Liberals and conservatives, Democrats and Republicans, young and old alike strongly support the measure, which allows medical use of marijuana when a doctor prescribes it.
'The medical use (of marijuana) conjures up in people's minds that these people are seriously ill, and whatever medicine they need should be made available,' Field Poll director Mark DiCamillo said.
'This isn't a liberal-conservative issue,' said Hilary McQuie, campaign director for Americans for Safe Access, a Berkeley group that promotes medical-marijuana rights. 'It's one of those issues that cuts across party lines.'
Marijuana use for any reason is still illegal under federal law, although enforcement efforts have been mixed, and some cities and physicians openly cooperate to provide marijuana to those who suffer chronic pain.
The Field Poll found that support for medical marijuana ranged from a high of 92 percent among liberals to a low of 53 percent among conservatives.

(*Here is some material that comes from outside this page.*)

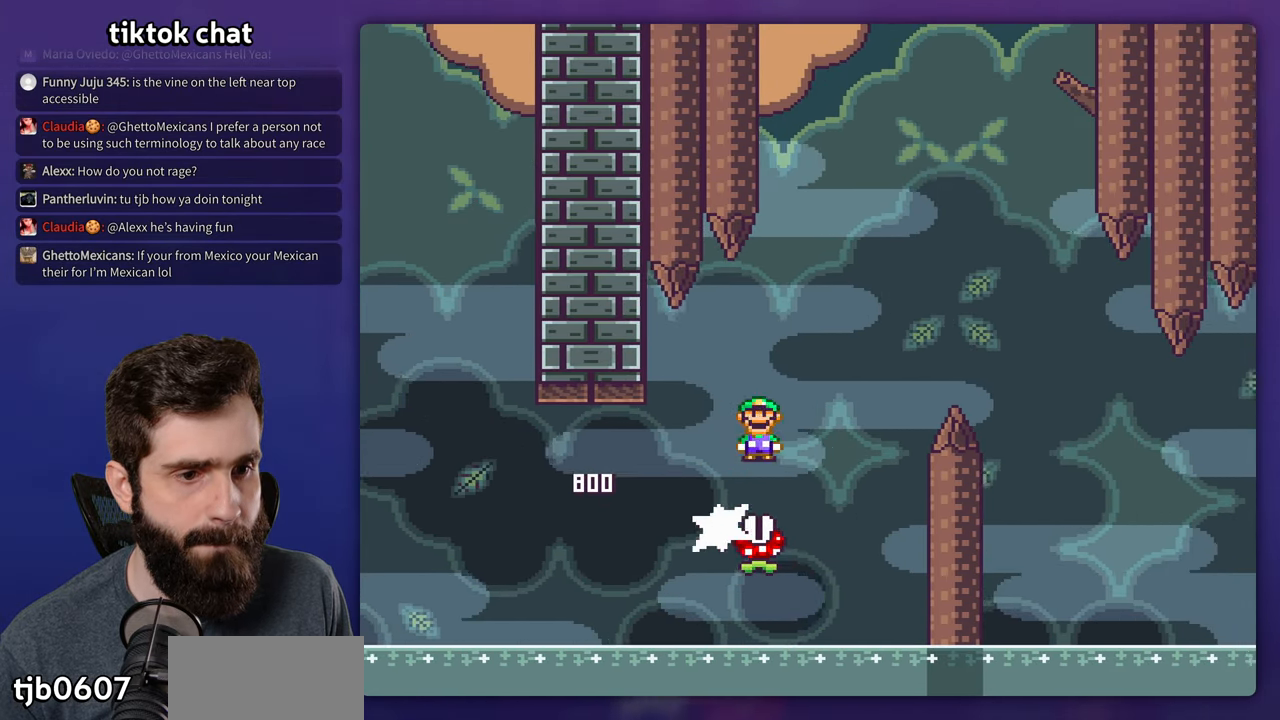
{"dt_ms": 500, "buttons": ["A", "X", "DPAD_RIGHT"], "events": []}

Support was in the high 70s among all age groups except those 65 and older, who backed medical marijuana by a 59 percent margin.
The most socially conservative group in the poll, weekly churchgoers, backed medical marijuana by 53 percent, DiCamillo said.
Opinions are still fractured over recreational use of marijuana though attitudes have become far more tolerant since Field first asked about it in 1969.
The key is personal experience.
Just under half of the state's voters admit they have smoked marijuana at least once. That group is far more likely than non-users - 63 percent vs. 37 percent - to say that marijuana is no more dangerous than alcohol.
The telephone poll of 500 registered voters was conducted Jan. 5-13. The margin of error is 4.5 percentage points.